In his blog post Goulston claims that most of his clients prefer to be considered wrong--and responsible for their own plight--rather than innocent victims. I wish I had his confidence in human nature (personally I think Dostoevsky's Grand Inquisitor was more on the money). Obviously these people aren't paying him with insurance, which would require a listed diagnosis. And I refer to them as clients rather than patients for a reason.

Goulston sets out the free will conundrum in stark terms, which is why the piece struck me, but clearly he constructs a false opposition. For psychiatric care, if it is enlightened, should always endeavor to seek a fair balance between the claims of responsibility and "the natural shocks that flesh is heir to." After all, situations either of absolute responsibility or the absolute lack thereof are very rare. Life is continually lived in a state of partial--and never precisely known--responsibility. And science does not help much with this. Free will is profoundly social and political, relating to what one ultimately must answer for (to hypothetical others). In that sense there is no one Free Will, but a multiplicity of free wills in different social contexts.

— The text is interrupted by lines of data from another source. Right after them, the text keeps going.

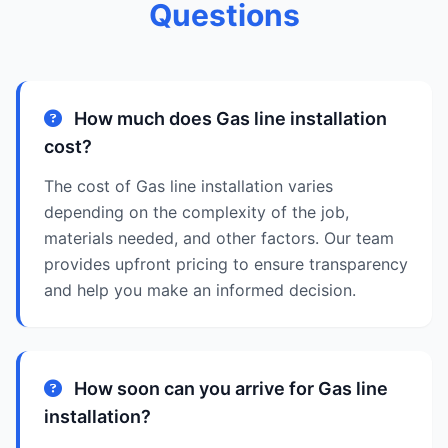
Questions
How much does Gas line installation
cost?
The cost of Gas line installation varies
depending on the complexity of the job,
materials needed, and other factors. Our team
provides upfront pricing to ensure transparency
and help you make an informed decision.
How soon can you arrive for Gas line
installation?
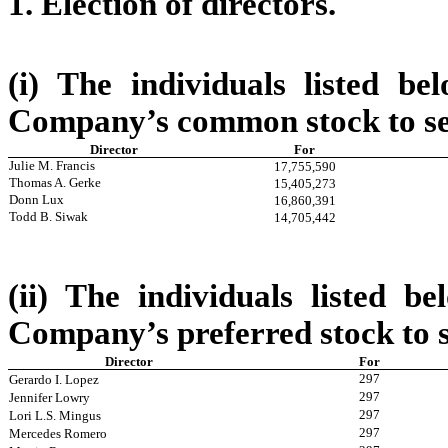
1. Election of directors.
(i) The individuals listed b
Company’s common stock to ser
Director
For
Julie M. Francis
17,755,590
Thomas A. Gerke
15,405,273
Donn Lux
16,860,391
Todd B. Siwak
14,705,442
(ii) The individuals listed b
Company’s preferred stock to s
Director
For
297
Gerardo I. Lopez
297
Jennifer Lowry
297
Lori L.S. Mingus
297
Mercedes Romero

So for instance, it is common for a depressed person not to take of himself. He doesn't exercise or eat healthfully, he gains weight, he isolates himself and loses friends, and perhaps even loses his job because he doesn't drag himself to work on time. To what degree is he responsible for his plight, as opposed to being a victim of the medical condition of depression? Arguably science cannot answer this question. To be sure, ever more sophisticated brain scans may show that depressed brains are different in certain ways than non-depressed brains, but inasmuch as psychology stems from neurobiology, such brain scans could theoretically also show differences between, say, lazy and selfish brains as opposed to motivated and selfless brains.

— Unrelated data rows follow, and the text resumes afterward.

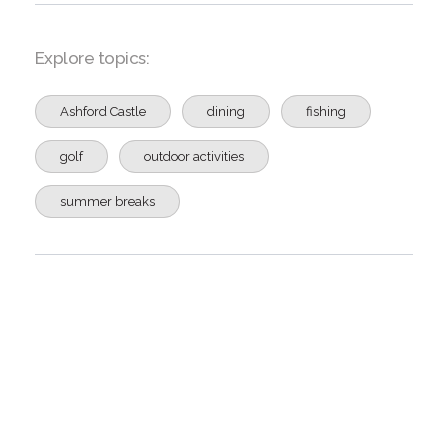
Explore topics:
Ashford Castle
dining
fishing
golf
outdoor activities
summer breaks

I would argue that responsibility in this case--in all cases--is a pragmatic construct. What helps this person to function better--varying degrees of encouragement, stigma, and penalty (e.g. unemployment) on the one hand, or direct support and perhaps biological intervention on the other? Of course it is likely to be a combination of the two. The depressed person may be given supportive therapy and even medication, but there is also an expectation that he will exercise and socialize more to improve his own lot. Medical and psychiatric care should aim to balance the sick role with social expectation, the latter being mirror image of social responsibility. What does it mean though to "function better?" Ah, the question of how life ought to be lived is beyond the scope of this post--or this lifetime most likely.

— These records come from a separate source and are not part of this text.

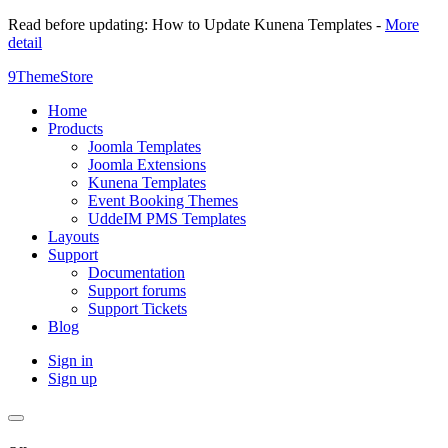
Read before updating: How to Update Kunena Templates -
More
detail
9ThemeStore
Home
Products
Joomla Templates
Joomla Extensions
Kunena Templates
Event Booking Themes
UddeIM PMS Templates
Layouts
Support
Documentation
Support forums
Support Tickets
Blog
Sign in
Sign up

I've been curious about the emergence in recent years of "life coaching," "job coaching," etc. Does this stem from a lingering stigma of therapy, or does it derive from a desire for therapy that is more actively interventional? However, if one is primarily "wrong" and not "sick," then a better metaphor may be teaching or even tutoring. A "coach" implies that life is a sporting event to be won or lost, whereas life perhaps is better approached as a skill, like piano-playing or any other. Well no, life surely isn't so straightforward as that--composing may be the better metaphor. Or since this is my post and I have no head for musical composition (as opposed to appreciation), I'll say writing. Yes, life as writing.